HOW TO COMPLETE THIS TASK> Search the data for the string "related" and copy each line where it turns up.

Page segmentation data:
§
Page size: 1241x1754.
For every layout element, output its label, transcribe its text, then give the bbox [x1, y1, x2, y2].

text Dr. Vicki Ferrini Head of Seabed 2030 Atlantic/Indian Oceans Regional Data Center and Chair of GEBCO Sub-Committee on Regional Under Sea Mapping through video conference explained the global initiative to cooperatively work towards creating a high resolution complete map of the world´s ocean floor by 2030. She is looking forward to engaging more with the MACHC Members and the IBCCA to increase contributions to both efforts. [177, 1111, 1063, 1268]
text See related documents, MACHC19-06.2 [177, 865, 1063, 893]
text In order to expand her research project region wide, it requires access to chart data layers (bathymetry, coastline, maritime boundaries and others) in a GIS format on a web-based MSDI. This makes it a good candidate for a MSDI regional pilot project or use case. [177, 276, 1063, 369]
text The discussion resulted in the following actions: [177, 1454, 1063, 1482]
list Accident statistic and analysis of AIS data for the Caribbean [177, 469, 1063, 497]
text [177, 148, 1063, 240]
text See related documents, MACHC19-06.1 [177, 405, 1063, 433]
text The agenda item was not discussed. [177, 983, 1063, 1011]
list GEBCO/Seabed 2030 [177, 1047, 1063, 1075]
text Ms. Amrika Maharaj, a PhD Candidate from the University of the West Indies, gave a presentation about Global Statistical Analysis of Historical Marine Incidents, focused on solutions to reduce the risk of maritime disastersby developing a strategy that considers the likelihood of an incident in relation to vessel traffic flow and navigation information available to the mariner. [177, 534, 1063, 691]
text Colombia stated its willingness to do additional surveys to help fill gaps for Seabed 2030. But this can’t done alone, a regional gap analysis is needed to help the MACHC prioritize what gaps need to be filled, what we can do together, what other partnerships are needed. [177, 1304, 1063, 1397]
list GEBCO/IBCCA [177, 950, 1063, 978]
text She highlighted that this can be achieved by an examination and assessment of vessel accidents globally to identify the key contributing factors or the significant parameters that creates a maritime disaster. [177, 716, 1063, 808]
§
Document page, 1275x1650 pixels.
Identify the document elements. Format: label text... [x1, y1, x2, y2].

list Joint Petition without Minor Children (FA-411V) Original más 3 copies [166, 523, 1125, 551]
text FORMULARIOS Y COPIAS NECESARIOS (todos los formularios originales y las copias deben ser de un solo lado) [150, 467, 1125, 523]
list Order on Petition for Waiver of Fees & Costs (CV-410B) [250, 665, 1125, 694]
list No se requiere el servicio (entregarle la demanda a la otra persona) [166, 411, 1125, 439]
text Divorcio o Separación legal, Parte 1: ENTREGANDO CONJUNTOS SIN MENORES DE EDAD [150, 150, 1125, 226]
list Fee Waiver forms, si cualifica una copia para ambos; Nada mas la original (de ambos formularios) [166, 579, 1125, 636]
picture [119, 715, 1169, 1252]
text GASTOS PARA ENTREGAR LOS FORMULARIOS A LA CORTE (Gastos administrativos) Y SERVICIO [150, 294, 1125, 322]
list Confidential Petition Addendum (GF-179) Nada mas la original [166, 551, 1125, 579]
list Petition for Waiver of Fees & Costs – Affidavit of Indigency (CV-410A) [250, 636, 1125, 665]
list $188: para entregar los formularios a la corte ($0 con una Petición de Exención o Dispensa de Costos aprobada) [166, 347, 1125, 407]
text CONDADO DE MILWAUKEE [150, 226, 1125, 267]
§
RESPONSE TO THE TASK>
text See related documents, MACHC19-06.2 [177, 865, 1063, 893]
text See related documents, MACHC19-06.1 [177, 405, 1063, 433]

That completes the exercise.